Der Erlös kann sich sehen lassen: In knapp sechs Jahren haben die Dreamer, wie sich die IHADG-Mitglieder selbst nennen, bei all ihren Aktionen rund 18000 Euro eingenommen. Das Geld kommt ausschließlich sozialen Zwecken zugute. Beispielsweise unterstützt die Gruppe den Kindergarten "Villa Kunterbunt", das SOS-Kinderdorf Oberpfalz, ihr SOS-Patenkind in Burundi, die Opfer des Taifuns auf den Philippinen oder eine Brunnenbau-Initiative in Indien.
Gemeinsam Gutes tun macht Spaß
Als Dominik Baum im dritten Jahr des Bestehens der Gruppe im Rahmen seines Bundesfreiwilligendienstes in einem Seniorenzentrum in der Nachbargemeinde Ebern arbeitete, nahm das Engagement der Jugendlichen Fahrt auf: Als "72-Stunden-Aktion" des Bundes der Katholischen Jugend gestalteten die Jugendlichen den verwahrlosten Spitalgarten komplett neu. Drei Tage lang schnitten sie Efeu und Büsche zurück, pflanzten Blumen und legten Beete neu an.

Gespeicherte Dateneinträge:
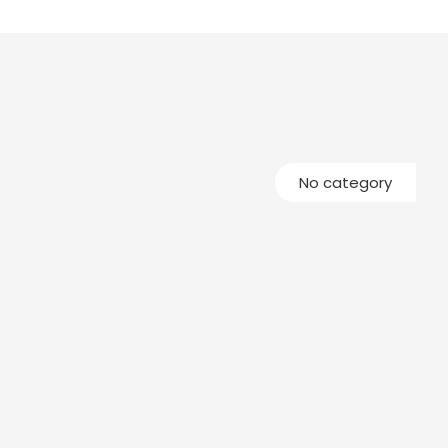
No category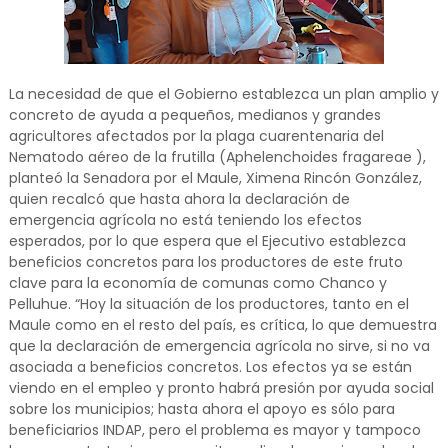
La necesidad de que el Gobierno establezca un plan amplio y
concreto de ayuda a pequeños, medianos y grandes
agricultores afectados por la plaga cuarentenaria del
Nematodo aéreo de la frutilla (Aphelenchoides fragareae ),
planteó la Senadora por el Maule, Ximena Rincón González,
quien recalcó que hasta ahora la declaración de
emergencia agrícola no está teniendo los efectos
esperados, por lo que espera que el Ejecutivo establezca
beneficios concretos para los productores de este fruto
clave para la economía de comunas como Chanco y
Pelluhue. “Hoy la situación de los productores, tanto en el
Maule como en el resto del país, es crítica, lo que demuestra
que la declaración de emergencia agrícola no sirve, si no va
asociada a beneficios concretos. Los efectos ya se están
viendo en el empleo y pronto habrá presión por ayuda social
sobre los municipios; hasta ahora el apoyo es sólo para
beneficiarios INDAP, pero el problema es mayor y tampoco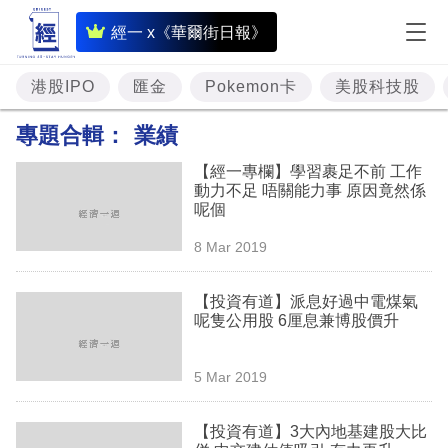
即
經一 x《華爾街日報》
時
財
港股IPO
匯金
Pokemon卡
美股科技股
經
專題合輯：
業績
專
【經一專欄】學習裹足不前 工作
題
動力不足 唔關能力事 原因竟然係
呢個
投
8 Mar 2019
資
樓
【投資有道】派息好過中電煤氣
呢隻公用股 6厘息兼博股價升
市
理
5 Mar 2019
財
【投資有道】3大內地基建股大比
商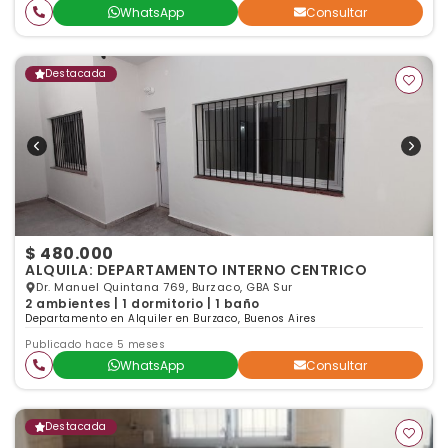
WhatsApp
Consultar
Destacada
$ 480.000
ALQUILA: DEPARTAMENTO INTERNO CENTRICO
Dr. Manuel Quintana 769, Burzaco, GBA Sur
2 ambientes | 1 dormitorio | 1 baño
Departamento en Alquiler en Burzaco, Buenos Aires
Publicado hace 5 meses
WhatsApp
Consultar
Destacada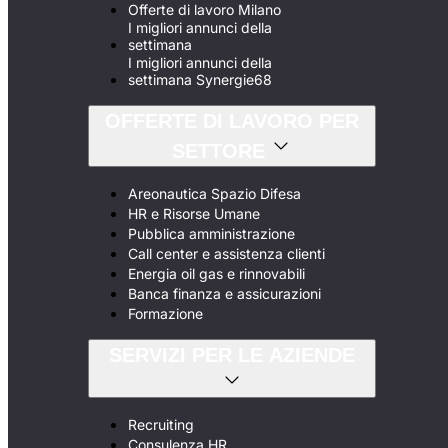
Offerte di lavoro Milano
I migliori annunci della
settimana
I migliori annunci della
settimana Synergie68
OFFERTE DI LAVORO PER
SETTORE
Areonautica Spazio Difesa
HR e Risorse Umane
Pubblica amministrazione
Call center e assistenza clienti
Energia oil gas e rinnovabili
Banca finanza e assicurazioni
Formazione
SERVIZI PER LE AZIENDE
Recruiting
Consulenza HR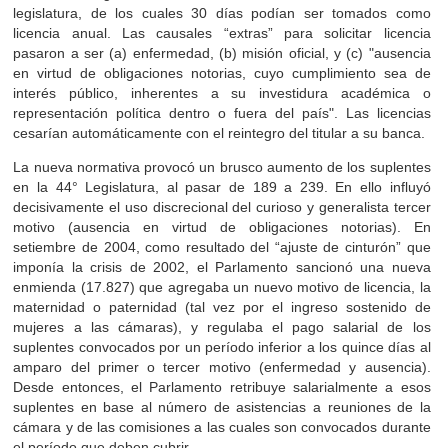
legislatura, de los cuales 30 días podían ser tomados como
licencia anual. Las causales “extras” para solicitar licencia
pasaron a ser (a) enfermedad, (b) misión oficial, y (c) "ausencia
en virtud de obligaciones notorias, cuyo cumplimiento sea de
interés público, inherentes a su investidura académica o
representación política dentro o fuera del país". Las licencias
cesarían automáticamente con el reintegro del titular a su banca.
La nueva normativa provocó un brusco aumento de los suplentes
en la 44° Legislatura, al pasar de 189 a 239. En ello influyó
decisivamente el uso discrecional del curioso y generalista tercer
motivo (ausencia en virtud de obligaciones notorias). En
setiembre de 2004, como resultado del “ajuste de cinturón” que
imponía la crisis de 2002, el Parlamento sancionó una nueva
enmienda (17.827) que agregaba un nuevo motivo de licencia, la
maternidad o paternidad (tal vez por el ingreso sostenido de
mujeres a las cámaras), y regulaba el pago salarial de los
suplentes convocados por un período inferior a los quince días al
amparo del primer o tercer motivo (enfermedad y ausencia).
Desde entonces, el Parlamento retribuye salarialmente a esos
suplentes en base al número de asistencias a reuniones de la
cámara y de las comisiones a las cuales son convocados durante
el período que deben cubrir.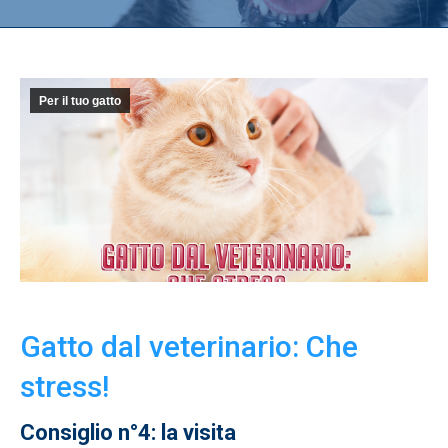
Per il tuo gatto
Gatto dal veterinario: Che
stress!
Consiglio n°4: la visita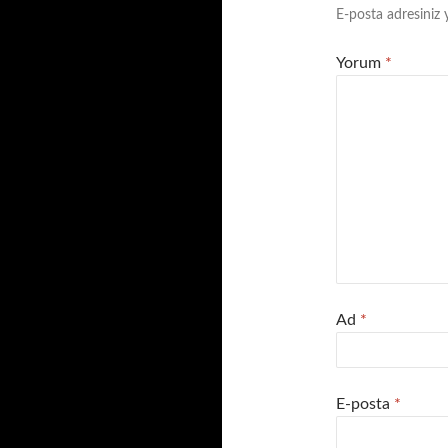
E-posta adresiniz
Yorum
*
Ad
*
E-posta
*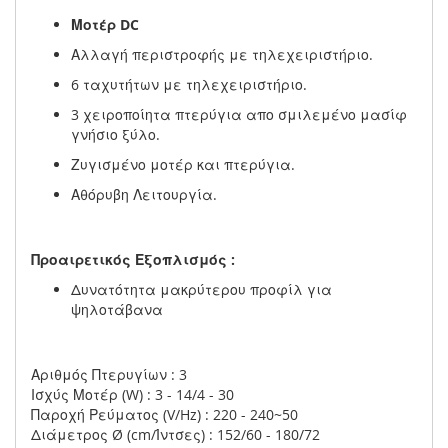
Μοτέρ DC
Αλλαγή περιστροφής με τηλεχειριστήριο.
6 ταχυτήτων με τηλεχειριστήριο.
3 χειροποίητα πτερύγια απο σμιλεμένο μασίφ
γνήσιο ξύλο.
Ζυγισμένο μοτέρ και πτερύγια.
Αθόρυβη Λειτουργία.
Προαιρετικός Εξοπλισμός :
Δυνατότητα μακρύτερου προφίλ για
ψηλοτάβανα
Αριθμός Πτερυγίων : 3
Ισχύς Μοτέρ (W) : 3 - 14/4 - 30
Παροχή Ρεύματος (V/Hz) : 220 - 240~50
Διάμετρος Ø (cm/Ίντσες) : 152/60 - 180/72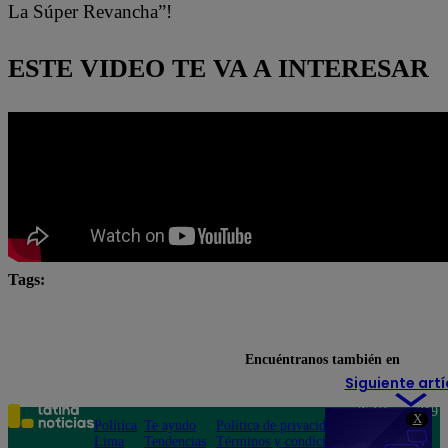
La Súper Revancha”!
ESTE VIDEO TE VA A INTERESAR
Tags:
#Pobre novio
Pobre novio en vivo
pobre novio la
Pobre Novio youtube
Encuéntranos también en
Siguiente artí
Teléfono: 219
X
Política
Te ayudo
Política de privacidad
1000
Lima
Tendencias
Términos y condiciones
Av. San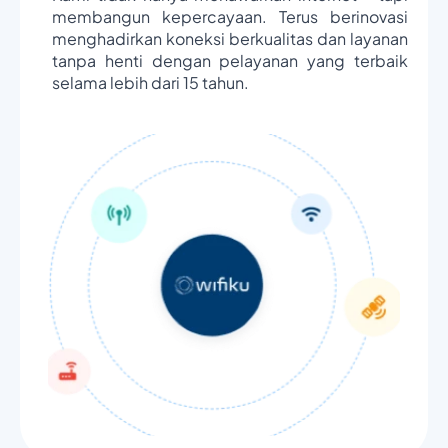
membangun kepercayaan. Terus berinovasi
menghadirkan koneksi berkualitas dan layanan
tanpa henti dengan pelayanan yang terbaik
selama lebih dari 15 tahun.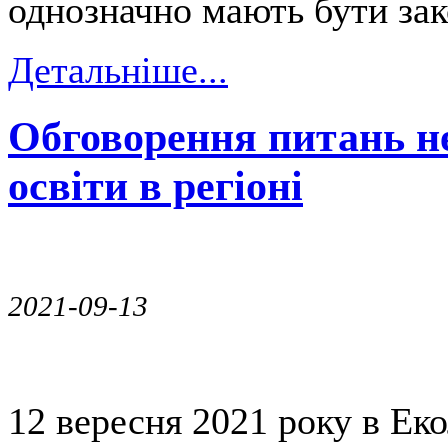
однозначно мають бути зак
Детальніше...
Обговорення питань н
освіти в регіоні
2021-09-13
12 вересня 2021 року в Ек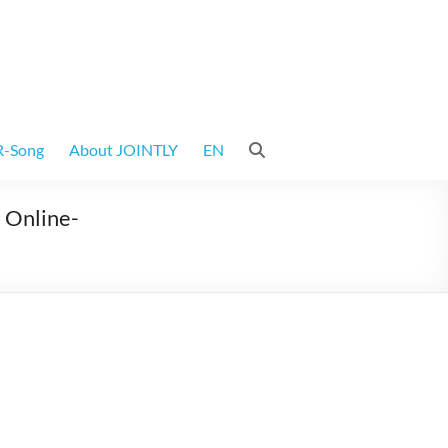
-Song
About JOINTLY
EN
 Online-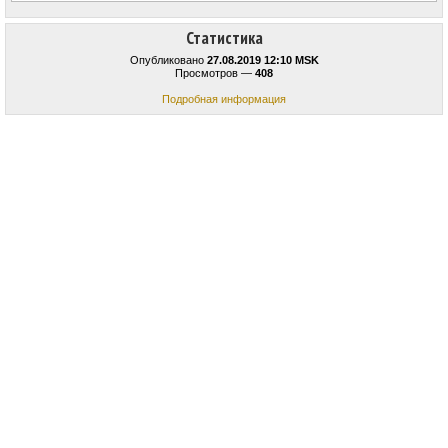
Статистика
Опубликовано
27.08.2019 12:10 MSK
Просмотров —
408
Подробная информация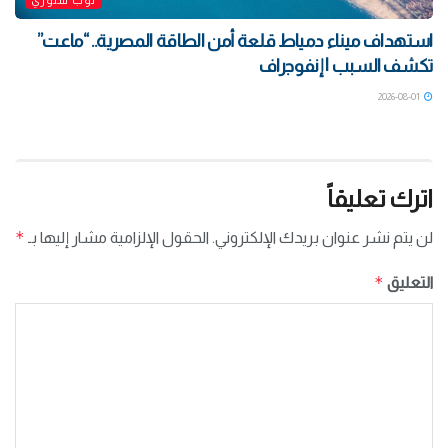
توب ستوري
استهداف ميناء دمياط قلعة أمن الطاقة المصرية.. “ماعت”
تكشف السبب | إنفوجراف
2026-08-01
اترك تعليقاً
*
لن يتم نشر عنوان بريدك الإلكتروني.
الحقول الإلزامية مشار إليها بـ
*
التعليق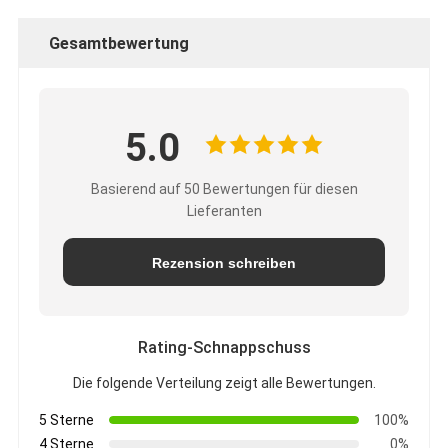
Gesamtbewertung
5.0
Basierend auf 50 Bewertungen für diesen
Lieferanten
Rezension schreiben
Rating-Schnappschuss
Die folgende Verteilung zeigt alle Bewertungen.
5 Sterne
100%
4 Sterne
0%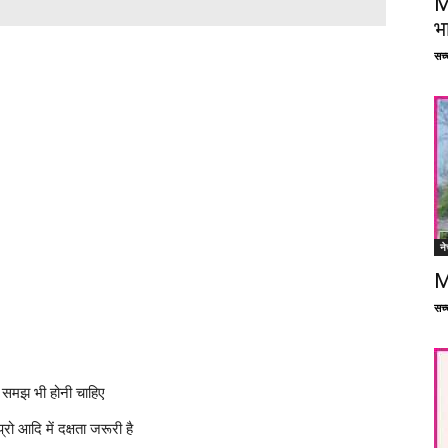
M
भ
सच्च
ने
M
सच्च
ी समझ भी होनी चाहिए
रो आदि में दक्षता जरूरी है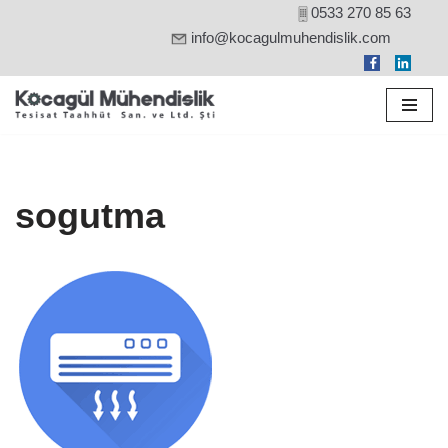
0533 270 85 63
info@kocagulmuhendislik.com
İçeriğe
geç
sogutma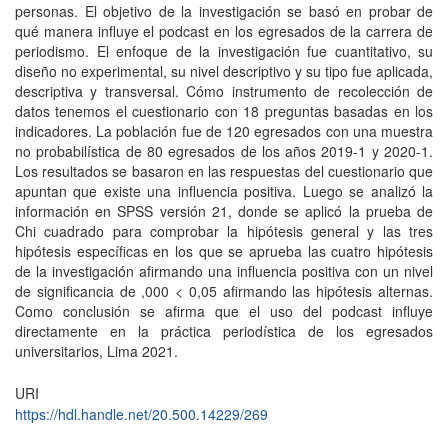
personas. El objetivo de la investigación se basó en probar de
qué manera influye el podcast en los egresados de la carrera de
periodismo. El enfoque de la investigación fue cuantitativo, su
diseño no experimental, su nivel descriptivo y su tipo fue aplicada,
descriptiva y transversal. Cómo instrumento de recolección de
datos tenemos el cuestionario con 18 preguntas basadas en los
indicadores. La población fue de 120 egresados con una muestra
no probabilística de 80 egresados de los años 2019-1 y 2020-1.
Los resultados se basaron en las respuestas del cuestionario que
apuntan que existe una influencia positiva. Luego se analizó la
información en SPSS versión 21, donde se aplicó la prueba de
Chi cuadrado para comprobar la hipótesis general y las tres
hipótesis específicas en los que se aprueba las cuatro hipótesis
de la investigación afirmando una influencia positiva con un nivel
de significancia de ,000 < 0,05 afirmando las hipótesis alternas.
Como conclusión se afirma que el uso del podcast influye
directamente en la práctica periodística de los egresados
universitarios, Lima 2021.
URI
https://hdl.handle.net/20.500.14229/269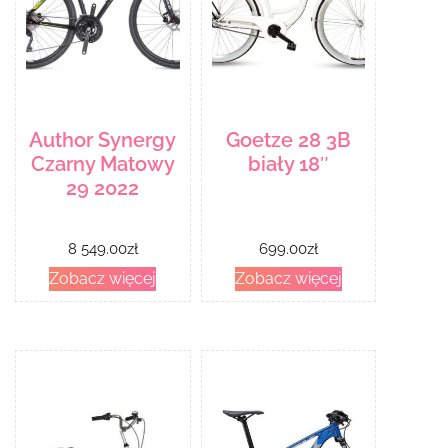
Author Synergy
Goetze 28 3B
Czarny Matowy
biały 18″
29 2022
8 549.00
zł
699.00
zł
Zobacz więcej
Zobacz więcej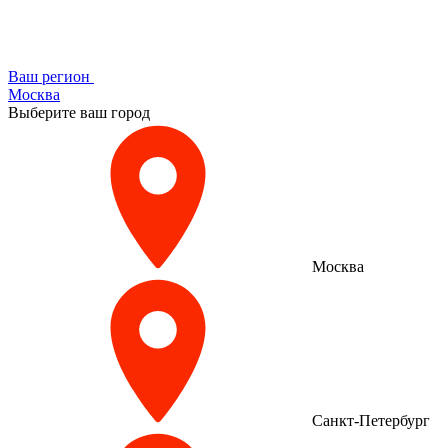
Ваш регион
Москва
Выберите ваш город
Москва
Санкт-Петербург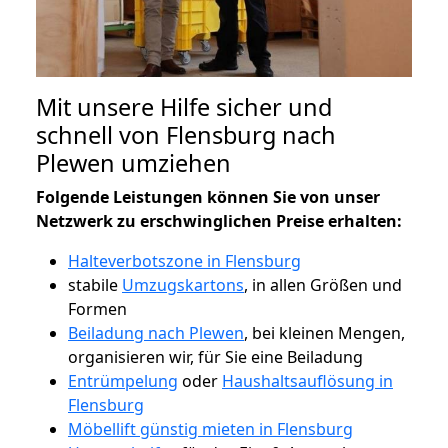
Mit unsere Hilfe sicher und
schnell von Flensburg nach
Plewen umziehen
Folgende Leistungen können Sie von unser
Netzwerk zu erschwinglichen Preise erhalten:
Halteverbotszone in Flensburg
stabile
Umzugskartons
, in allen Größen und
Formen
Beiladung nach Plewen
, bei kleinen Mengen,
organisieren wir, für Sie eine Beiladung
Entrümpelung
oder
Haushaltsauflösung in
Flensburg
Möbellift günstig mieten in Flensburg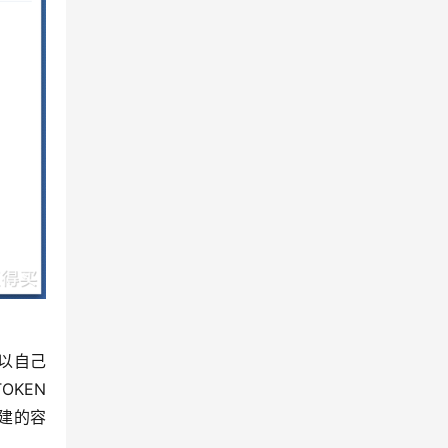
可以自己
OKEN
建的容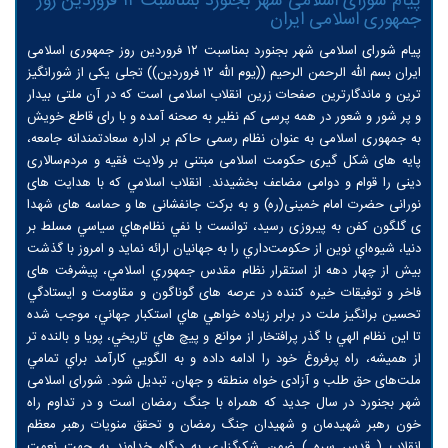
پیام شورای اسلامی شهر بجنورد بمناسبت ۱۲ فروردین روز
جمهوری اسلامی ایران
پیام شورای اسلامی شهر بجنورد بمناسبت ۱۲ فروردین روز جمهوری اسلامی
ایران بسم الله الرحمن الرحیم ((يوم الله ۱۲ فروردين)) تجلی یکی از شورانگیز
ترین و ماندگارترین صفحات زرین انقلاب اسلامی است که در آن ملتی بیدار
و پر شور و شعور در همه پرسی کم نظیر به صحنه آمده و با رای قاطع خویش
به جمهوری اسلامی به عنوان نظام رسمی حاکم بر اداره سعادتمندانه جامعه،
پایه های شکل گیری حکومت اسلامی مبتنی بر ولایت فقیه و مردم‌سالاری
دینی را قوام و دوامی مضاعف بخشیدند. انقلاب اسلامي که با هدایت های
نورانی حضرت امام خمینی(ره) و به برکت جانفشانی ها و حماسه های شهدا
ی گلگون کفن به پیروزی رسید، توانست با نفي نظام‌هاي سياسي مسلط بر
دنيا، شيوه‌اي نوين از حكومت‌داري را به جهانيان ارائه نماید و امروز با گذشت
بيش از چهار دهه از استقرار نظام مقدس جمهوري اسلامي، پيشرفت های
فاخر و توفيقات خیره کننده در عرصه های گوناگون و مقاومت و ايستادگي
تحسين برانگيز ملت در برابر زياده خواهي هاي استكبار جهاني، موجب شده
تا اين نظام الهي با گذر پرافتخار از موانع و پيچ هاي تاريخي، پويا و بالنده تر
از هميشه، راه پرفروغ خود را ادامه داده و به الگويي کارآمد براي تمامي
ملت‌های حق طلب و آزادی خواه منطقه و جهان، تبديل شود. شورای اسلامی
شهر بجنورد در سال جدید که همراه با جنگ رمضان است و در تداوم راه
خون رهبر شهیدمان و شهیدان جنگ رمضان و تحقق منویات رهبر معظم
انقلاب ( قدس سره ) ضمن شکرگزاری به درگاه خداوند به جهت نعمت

= Arbeitsanweisungen =
• a. Können Sie den Abschnitt des Textes über die IHADG-Gruppe wiedergeben, der mit den Worten „Der Erlös kann“ beginnt und mit „Brunnenbau-Initiative in Indien.“ endet, und dabei „Taifuns“ gegen „Wirbelsturms“ tauschen?
• b. In welchem Rahmen gestalteten die Jugendlichen laut dem Text über die IHADG-Gruppe den Spitalgarten neu, und was taten sie dabei?
Die Datensätze stehen in keinem Zusammenhang mit dem Text.

= Lösungen =
• a.
Der Erlös kann sich sehen lassen: In knapp sechs Jahren haben die Dreamer, wie sich die IHADG-Mitglieder selbst nennen, bei all ihren Aktionen rund 18000 Euro eingenommen. Das Geld kommt ausschließlich sozialen Zwecken zugute. Beispielsweise unterstützt die Gruppe den Kindergarten "Villa Kunterbunt", das SOS-Kinderdorf Oberpfalz, ihr SOS-Patenkind in Burundi, die Opfer des Wirbelsturms auf den Philippinen oder eine Brunnenbau-Initiative in Indien.

• b. Die Neugestaltung war die „72-Stunden-Aktion“ des Bundes der Katholischen Jugend. Drei Tage lang schnitten die Jugendlichen Efeu und Büsche zurück, pflanzten Blumen und legten Beete neu an.